(Records Opens)
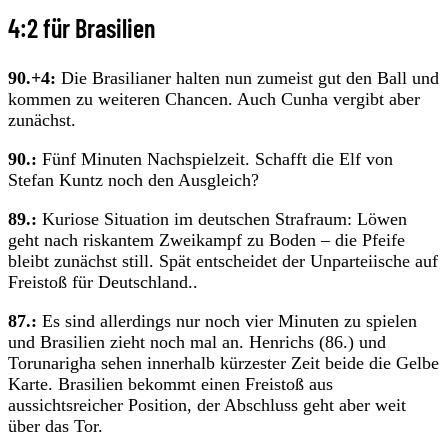
4:2 für Brasilien
90.+4:
Die Brasilianer halten nun zumeist gut den Ball und
kommen zu weiteren Chancen. Auch Cunha vergibt aber
zunächst.
90.:
Fünf Minuten Nachspielzeit. Schafft die Elf von
Stefan Kuntz noch den Ausgleich?
89.:
Kuriose Situation im deutschen Strafraum: Löwen
geht nach riskantem Zweikampf zu Boden – die Pfeife
bleibt zunächst still. Spät entscheidet der Unparteiische auf
Freistoß für Deutschland..
87.:
Es sind allerdings nur noch vier Minuten zu spielen
und Brasilien zieht noch mal an. Henrichs (86.) und
Torunarigha sehen innerhalb kürzester Zeit beide die Gelbe
Karte. Brasilien bekommt einen Freistoß aus
aussichtsreicher Position, der Abschluss geht aber weit
über das Tor.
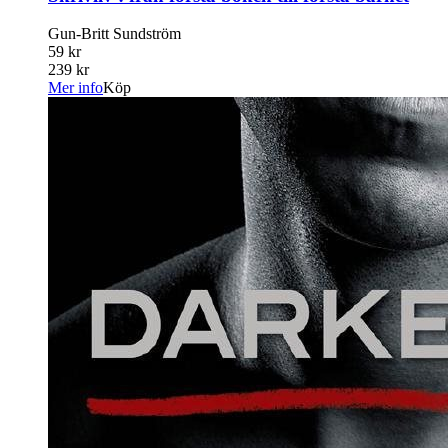
Gun-Britt Sundström
59 kr
239 kr
Mer info
Köp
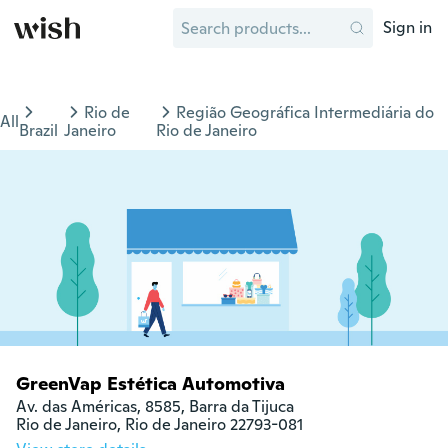
Sign in
Rio de
Região Geográfica Intermediária do
All
Brazil
Janeiro
Rio de Janeiro
GreenVap Estética Automotiva
Av. das Américas, 8585, Barra da Tijuca

Rio de Janeiro, Rio de Janeiro 22793-081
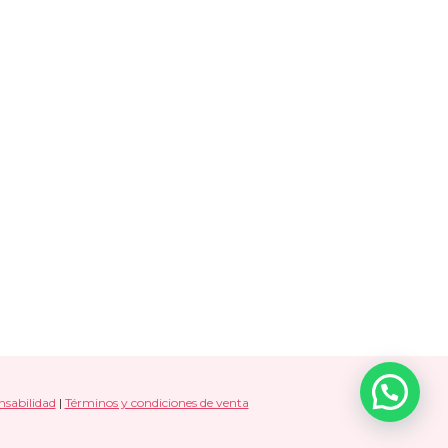
nsabilidad
|
Términos y condiciones de venta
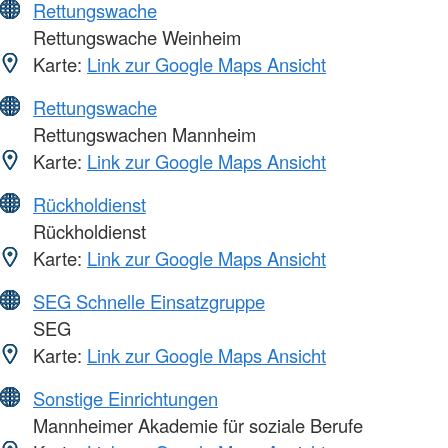
Rettungswache
Rettungswache Weinheim
Karte:
Link zur Google Maps Ansicht
Rettungswache
Rettungswachen Mannheim
Karte:
Link zur Google Maps Ansicht
Rückholdienst
Rückholdienst
Karte:
Link zur Google Maps Ansicht
SEG Schnelle Einsatzgruppe
SEG
Karte:
Link zur Google Maps Ansicht
Sonstige Einrichtungen
Mannheimer Akademie für soziale Berufe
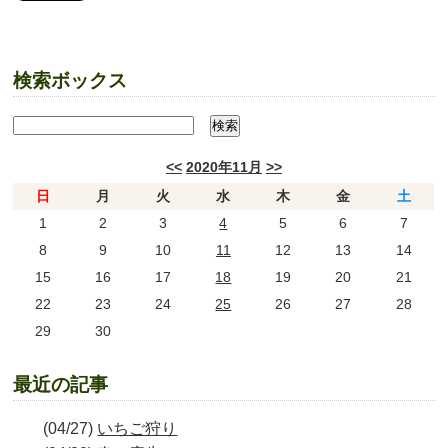
検索ボックス
<<
2020年11月
>>
日
月
火
水
木
金
土
1
2
3
4
5
6
7
8
9
10
11
12
13
14
15
16
17
18
19
20
21
22
23
24
25
26
27
28
29
30
最近の記事
(04/27)
いちご狩り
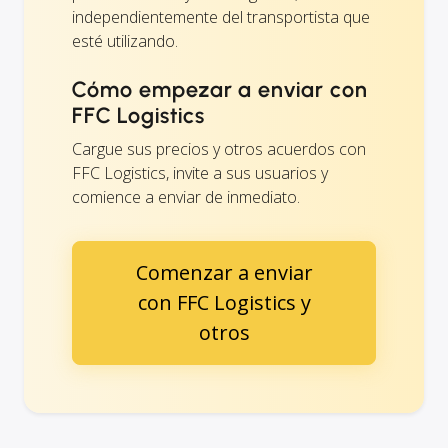
independientemente del transportista que
esté utilizando.
Cómo empezar a enviar con
FFC Logistics
Cargue sus precios y otros acuerdos con
FFC Logistics, invite a sus usuarios y
comience a enviar de inmediato.
Comenzar a enviar
con FFC Logistics y
otros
(Records Closes)
◆ **What is being asked**: Please rewrite the text read from each page in the listing above, replacing every "Google Maps" with "OpenStreetMap" and changing nothing else. Leave the pictures out of your answer.

◆ **Task solution**:
4:2 für Brasilien
90.+4:
Die Brasilianer halten nun zumeist gut den Ball und
kommen zu weiteren Chancen. Auch Cunha vergibt aber
zunächst.
90.:
Fünf Minuten Nachspielzeit. Schafft die Elf von
Stefan Kuntz noch den Ausgleich?
89.:
Kuriose Situation im deutschen Strafraum: Löwen
geht nach riskantem Zweikampf zu Boden – die Pfeife
bleibt zunächst still. Spät entscheidet der Unparteiische auf
Freistoß für Deutschland..
87.:
Es sind allerdings nur noch vier Minuten zu spielen
und Brasilien zieht noch mal an. Henrichs (86.) und
Torunarigha sehen innerhalb kürzester Zeit beide die Gelbe
Karte. Brasilien bekommt einen Freistoß aus
aussichtsreicher Position, der Abschluss geht aber weit
über das Tor.
Gun-Britt Sundström
59 kr
239 kr
Mer info
Köp
Sign in
Rio de
Região Geográfica Intermediária do
All
Brazil
Janeiro
Rio de Janeiro
GreenVap Estética Automotiva
Av. das Américas, 8585, Barra da Tijuca

Rio de Janeiro, Rio de Janeiro 22793-081
nsabilidad
|
Términos y condiciones de venta
Rettungswache
Rettungswache Weinheim
Karte:
Link zur OpenStreetMap Ansicht
Rettungswache
Rettungswachen Mannheim
Karte:
Link zur OpenStreetMap Ansicht
Rückholdienst
Rückholdienst
Karte:
Link zur OpenStreetMap Ansicht
SEG Schnelle Einsatzgruppe
SEG
Karte:
Link zur OpenStreetMap Ansicht
Sonstige Einrichtungen
Mannheimer Akademie für soziale Berufe
検索ボックス
<<
2020年11月
>>
日
月
火
水
木
金
土
1
2
3
4
5
6
7
8
9
10
11
12
13
14
15
16
17
18
19
20
21
22
23
24
25
26
27
28
29
30
最近の記事
(04/27)
いちご狩り
independientemente del transportista que
esté utilizando.
Cómo empezar a enviar con
FFC Logistics
Cargue sus precios y otros acuerdos con
FFC Logistics, invite a sus usuarios y
comience a enviar de inmediato.
Comenzar a enviar
con FFC Logistics y
otros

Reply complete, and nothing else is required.